Arriving at the museum
We arrived quite early, before the crowds. Just as well as the security was horrendous. We were allowed in four at a time through the bag search and metal detector. By mid afternoon there was a queue of Disneyland proportions outside and another long queue at the ticket desk. (Tip: buy your ticket online and you can jump the queue). Goodness knows what it will be like in the holidays.
The exhibitions are upstairs, the first floor being devoted to the temporary exhibitions. We started with ‘African pots’ and soon moved on to ‘Shoes’ (yawn) and some weird videos of ‘Contemporary Dance’ which I suppose might have been more interesting if we had bothered to ask for headphones. The exhibition that most people had gone to see was ‘Antartica’ (long queues in the afternoon) with displays of life in subzero temperatures and a sort of 360° film à la David Attenborough with penguins leaping in and out of the sea. I particularly liked the seals wending their way through the ice floes. The rooms were so dark it was difficult to find the way out.

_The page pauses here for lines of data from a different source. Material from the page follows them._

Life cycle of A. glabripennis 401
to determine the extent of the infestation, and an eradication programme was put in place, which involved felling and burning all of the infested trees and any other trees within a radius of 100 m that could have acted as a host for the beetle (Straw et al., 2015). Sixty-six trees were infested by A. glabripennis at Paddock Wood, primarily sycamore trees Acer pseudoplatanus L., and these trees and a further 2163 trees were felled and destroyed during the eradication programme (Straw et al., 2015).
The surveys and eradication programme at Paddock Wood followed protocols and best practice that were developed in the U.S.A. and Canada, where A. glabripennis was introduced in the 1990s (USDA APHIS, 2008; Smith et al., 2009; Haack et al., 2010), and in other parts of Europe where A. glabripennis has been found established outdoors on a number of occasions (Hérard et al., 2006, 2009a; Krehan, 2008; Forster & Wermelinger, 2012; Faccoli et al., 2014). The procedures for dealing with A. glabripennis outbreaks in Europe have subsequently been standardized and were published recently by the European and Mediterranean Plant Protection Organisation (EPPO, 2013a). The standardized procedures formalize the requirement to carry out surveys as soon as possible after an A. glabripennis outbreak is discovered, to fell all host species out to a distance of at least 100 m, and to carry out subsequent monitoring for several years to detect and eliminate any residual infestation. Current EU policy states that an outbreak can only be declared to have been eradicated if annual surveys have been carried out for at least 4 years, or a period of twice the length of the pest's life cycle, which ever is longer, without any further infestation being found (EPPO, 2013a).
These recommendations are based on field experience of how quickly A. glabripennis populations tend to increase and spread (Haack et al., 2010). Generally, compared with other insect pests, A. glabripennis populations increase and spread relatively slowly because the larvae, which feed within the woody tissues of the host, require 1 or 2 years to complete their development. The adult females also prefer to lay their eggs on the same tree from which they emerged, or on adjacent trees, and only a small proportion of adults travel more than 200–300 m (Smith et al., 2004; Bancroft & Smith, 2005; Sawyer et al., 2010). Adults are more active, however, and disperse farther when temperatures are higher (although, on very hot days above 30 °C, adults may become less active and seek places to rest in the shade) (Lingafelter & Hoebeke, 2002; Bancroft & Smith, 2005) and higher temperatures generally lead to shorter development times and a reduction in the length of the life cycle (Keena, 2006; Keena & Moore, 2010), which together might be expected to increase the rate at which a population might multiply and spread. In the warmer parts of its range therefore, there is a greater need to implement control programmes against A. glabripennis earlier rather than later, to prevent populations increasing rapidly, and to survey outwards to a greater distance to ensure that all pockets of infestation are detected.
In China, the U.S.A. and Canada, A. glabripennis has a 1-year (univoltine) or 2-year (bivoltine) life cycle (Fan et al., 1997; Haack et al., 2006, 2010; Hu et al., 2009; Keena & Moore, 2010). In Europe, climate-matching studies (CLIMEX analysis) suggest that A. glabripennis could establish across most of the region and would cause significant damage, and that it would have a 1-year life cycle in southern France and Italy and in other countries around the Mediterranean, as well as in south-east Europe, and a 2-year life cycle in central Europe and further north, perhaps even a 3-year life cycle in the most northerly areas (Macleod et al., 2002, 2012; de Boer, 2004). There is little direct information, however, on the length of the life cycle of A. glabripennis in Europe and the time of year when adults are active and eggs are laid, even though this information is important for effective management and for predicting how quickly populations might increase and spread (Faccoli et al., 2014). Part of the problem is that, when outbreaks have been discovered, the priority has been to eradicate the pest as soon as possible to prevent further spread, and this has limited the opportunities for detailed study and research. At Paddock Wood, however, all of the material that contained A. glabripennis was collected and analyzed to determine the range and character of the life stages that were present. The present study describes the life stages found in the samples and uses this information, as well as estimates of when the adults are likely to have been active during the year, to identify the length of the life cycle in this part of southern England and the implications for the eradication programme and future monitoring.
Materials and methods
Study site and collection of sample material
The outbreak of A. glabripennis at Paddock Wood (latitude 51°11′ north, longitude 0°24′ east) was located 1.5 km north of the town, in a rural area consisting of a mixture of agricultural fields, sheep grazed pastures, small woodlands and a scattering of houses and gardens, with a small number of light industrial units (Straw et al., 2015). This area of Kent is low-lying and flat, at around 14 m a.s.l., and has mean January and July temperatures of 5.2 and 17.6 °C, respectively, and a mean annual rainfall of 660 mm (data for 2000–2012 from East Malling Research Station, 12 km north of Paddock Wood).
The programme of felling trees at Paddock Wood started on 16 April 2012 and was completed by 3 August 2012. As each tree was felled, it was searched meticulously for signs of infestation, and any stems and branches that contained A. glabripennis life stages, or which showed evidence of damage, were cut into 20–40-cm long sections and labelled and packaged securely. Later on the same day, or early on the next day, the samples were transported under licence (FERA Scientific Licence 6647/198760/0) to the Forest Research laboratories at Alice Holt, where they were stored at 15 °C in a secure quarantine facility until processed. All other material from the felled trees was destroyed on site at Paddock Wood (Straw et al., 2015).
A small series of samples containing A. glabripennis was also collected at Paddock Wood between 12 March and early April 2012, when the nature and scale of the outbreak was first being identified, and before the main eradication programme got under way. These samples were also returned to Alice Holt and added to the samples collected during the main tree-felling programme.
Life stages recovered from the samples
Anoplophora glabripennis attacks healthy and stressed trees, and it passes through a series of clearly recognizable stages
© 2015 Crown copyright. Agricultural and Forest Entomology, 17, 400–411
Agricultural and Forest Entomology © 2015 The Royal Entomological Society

As for the permanent exhibition there was a seemingly random selection of museum artefacts, from dinosaurs to stuffed animals to Egyptian mummies and Cambodian buddhas, with a lot of airy fairy philosophy which boils down to the fact that humans are just passing through this world and we are all basically the same.
A mammoth found locally
and a mosasaure
The ‘Origin of the Universe’ was quite interesting and a lack of comfy seating elsewhere led me to sleep through three showings of a video about the big bang theory. There were a few seats amongst the exhibits but the cavernous corridors and halls were bereft of benches, except for a sloping stainless steel thing outside the first floor toilets which I kept sliding off. The floor was the better option.
But don’t take any notice of what I say. The exhibitions were good but a bit of a mishmash. To my mind there are still teething troubles and irritations. The permanent exhibits had English translations that were so faint they were difficult to read. However I couldn’t fault their English (my normal gripe in French museums) except once – “All primates are not monkeys“. Some of the exhibits in ‘Societies’ were protected by beams from above which set off the alarm if you happened to lean over to read the descriptions. However you were welcome to touch a dinosaur skull, a mummified cat and a rock from the moon.
What is undoubtedly spectacular and unmissable is the building itself. Built by an Austrian firm of architects, intriguingly called Himmelb(l)au, it cost about 300 million euros.
It was built at the point where the Rhône and the Saône come together
I read that “the turbulance of two rivers coming together created the idea of crystal flowing into a cloud with interruptions in the shape like eddies, full of chaos, complexity and nonlinearity”. It looked like a spaceship to me.
From the south
It’s an exciting building, but not for people with a fear of heights. Chris refused to go down the suspended walkway, or go up to the cafe on the roof to see the incredible views of Lyon. Funnily enough he was not bothered by the glass floor through which you could see people walking far below, underneath the building.
The scary walkway
but there’s an escalator
or you can go down by the stairs
By the way, you don’t need to buy a ticket to get into the museum building, nor to go up to the roof or walk in the gardens. You only need a ticket to enter the galleries and exhibitions.
A windswept walk in the grounds
It was a cold windy day but we went down to explore the garden. If you want you can stand with one foot in each river. There are moorings for boats, and a beautiful pedestrian and tram bridge connects the Confluence to the other side of the Rhône.
A tram crossing the Rhône
After a hard day at the museum, we enjoyed a meal at Brasserie Georges, next to the gare de Perrache. Established in 1836 as a brewery, it soon became one of the largest and most famous brasseries in Europe, seating up to 700 people at a time. Here you can see how skilled French waiters are. The service was quick, efficient and unobtrusive; in the huge main hall the waiters were almost running. And best of all, the meal was delicious.
Our line dancing group at the Brasserie Georges
So, thanks to Cluny Dreams and Voyages Clunysois, it was a brilliant day out!